- **Task description**
Copy out each line of the entries below in which the string "terhadap" appears.

[Stored data entries]

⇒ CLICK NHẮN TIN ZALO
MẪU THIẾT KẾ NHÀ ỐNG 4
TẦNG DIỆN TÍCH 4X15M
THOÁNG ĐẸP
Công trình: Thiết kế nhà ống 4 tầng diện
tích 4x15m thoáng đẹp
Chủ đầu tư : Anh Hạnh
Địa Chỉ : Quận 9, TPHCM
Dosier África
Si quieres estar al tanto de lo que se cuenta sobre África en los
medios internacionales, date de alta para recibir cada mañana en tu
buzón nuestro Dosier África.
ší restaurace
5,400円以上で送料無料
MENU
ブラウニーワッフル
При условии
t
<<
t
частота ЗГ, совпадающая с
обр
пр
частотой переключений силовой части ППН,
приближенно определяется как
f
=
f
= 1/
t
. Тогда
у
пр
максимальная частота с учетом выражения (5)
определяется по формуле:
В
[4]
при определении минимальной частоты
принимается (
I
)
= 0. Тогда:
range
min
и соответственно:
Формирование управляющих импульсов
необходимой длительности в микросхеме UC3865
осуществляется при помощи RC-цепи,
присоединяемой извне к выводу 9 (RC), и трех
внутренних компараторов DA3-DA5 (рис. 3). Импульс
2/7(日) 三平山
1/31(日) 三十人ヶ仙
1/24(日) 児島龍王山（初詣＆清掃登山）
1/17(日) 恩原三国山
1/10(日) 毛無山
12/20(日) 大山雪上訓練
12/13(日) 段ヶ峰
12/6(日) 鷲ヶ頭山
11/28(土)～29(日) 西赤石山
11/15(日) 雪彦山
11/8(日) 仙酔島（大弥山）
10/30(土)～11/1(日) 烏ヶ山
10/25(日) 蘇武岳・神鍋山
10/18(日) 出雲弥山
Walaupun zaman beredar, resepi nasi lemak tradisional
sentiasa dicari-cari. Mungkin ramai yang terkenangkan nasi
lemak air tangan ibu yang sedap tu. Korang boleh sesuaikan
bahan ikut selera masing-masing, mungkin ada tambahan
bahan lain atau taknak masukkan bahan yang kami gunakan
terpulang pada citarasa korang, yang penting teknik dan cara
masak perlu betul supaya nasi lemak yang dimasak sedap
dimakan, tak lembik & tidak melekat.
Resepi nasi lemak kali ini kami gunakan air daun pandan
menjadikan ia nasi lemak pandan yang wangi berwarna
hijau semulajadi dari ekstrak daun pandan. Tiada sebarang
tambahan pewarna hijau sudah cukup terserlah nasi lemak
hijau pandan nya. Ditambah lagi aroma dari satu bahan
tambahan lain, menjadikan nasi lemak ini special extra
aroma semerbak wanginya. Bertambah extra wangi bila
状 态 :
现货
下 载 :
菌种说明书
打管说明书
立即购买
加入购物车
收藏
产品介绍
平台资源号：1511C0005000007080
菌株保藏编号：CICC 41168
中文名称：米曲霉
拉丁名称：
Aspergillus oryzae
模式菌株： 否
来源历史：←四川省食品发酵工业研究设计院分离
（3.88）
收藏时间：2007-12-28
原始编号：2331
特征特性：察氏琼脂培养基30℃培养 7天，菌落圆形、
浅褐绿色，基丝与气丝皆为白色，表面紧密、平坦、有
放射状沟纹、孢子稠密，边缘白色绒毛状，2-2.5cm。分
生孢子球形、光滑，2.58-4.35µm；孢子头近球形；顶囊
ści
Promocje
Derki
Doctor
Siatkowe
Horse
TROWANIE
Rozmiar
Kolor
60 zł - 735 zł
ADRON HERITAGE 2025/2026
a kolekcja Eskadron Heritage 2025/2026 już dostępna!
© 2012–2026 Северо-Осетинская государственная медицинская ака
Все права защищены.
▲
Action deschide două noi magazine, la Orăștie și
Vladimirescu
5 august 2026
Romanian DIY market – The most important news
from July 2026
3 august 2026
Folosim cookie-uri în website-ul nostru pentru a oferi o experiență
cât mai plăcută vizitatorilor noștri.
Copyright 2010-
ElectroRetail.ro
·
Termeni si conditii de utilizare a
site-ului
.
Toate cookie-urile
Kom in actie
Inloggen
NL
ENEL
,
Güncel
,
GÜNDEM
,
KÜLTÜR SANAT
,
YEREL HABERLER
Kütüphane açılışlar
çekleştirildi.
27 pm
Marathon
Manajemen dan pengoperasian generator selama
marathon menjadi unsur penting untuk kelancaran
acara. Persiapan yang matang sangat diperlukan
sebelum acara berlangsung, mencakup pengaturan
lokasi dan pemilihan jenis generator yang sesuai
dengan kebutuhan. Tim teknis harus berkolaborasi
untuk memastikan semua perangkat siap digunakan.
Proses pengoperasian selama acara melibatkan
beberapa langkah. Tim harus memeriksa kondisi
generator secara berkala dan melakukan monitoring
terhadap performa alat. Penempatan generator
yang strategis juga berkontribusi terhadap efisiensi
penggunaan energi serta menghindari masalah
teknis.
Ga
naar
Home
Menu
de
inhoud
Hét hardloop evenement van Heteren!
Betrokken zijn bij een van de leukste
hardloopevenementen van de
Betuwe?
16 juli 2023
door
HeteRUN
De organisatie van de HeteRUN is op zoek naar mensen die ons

- **Task answer**
terhadap performa alat. Penempatan generator
yang strategis juga berkontribusi terhadap efisiensi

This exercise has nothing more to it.